A quick background: our town of Huamu Xincun has only one vegetable wet market, located next to our house, so an ad hoc street market has been born on the sidewalk below our balcony. Our official veggie market has a reputation of being expensive. Browsing some neighborhood BBSs online I heard stories of people taking the bus to a wholesale market in nearby Beicai to get better prices. Part of the high prices at our market comes from the market being the only one in town, but I'd be willing to bet that another part comes from high rents charged to the vendors; again, short supply. Hence the impromptu sidewalk market that forms outside our house: no rent means cheap prices for us neighbors, and vendors are glad for the space to sell their produce/fowl/fish/knick-knacks...

Get yer veggies

Book bike

Chooser

Baby stuff for sale

Dentist, street

Now, on with the story. Just as I predicted, about 3 or 4 days after I wrote that last post I came home from school to find an empty sidewalk. Jodi's mom reported that eight police trucks and vans had come that morning and kicked out all of the street vendors, taking away their merchandise and equipment. That turned out to be the end of the street market...

...for about a week. About a week later the vendors came back slowly but surely and took up their usual spots, again marking off their "stalls" with plastic bags, leaving trash on the curb, napping during the midday lull, and even stringing up sheets between the trees along the sidewalk and the cast-iron poles of our downstair neighbors' solarium fence to give them some shade as the days get hotter.

Combs for sale

Apple vendor

Considering

Until this morning. As I walked out into the balcony/study to grab my backpack and leave for work, Jodi's mom passed me and mentioned that they were here again. About five or six police trucks were parked outside, the hauling off of vendor property being supervised by both police and 城管, the so-called "city managers" oft associated with corruption and petty violence towards street vendors.
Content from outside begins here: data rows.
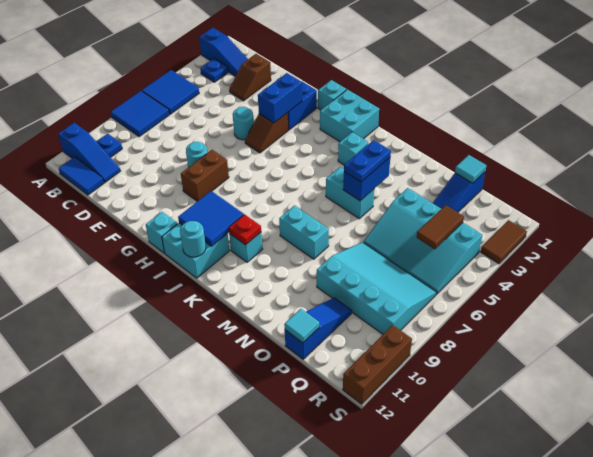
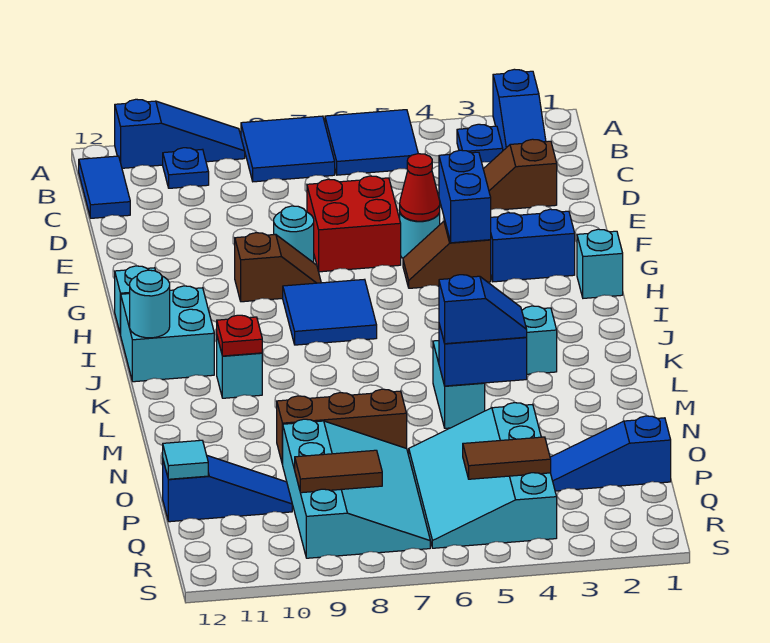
blue slope A11:C11 level 1 top A -> blue slope A9:A11 level 1 top 11
none -> red brick E6:F7 level 1
none -> red cone F5 level 2
blue brick G3:G4 level 2 -> blue brick F4:G4 level 2
brown brick G8:G9 level 1 -> brown slope G8:G9 level 1 top 9
cyan brick I1:J2 level 1 -> none
blue tile I10:J11 level 2 -> blue tile H7:I8 level 1
cyan brick L8:M8 level 1 -> none
blue plate M4:M5 level 3 -> blue slope M4:M5 level 3 top 5
cyan tile P1 level 2 -> none
brown tile S2:S3 level 1 -> brown tile Q8:Q9 level 2
brown brick S10:S12 level 1 -> brown brick N7:N9 level 1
Hearing this, I grabbed my camera and popped a quick picture as I headed out the gate of our apartment complex, badmouthing th authorities in my mind as they cleaned up our source of cheap vegetables.

Taking our market away

As luck would have it, it was not the last time these guys would ruin a part of my day. I had covered the few hundred meters to the Century Park metro station and was about to buy a 饭团 "rice breakfast burrito" from the usual guy at the metro entrance when the police trucks rolled by, fat and cocky after finishing with our street market. Of course like the thugs that they are they wouldn't miss a chance to intimidate the little guy so they pulled out their bullhorns and started launching threats at the breakfast vendors.
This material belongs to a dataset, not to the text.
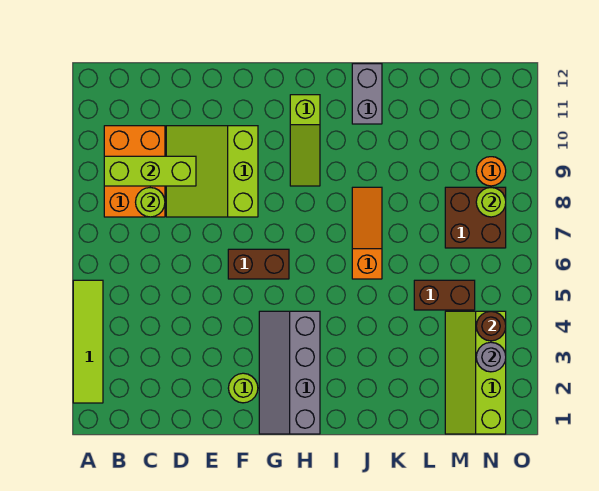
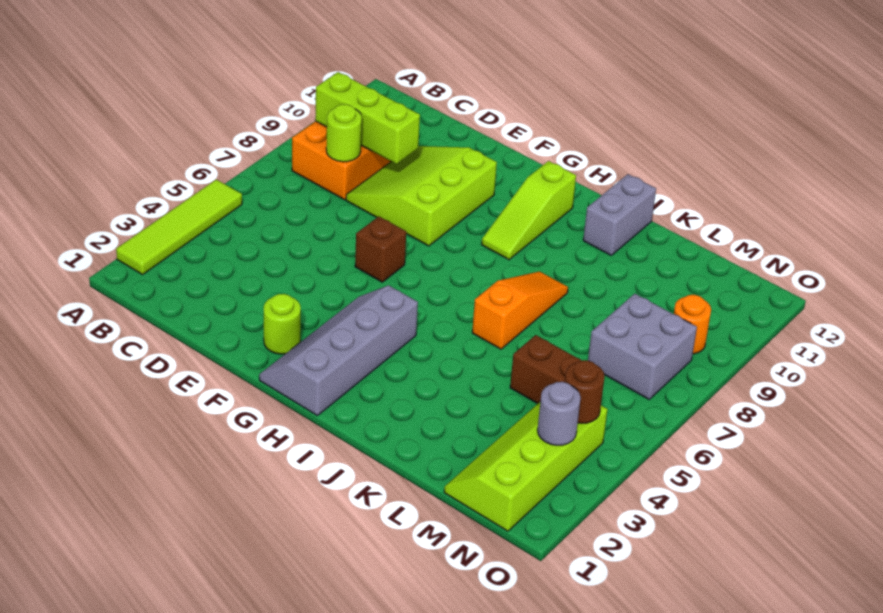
brown brick F6:G6 level 1 -> brown brick F6 level 1
brown brick M7:N8 level 1 -> grey brick M7:N8 level 1
lime round brick N8 level 2 -> none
Bullying the breakfast vendors

Only the newspaper lady was courageous enough to stay. As I bought my daily Shanghai Morning Post (she even saves a copy for me if I'm late, hiding it under the Youth Daily stack), I watched my 饭团 flee down around the corner to Meihua Rd.

The consolation is that, whereas last time it took about a week for the market to return, by the time I got home today from buying a Children's Day present for Charlotte (plus Pirates 3, Candyman and a Korean horror flick) the market had already started setting up. Not quite as big as it was before, but there's room to grow.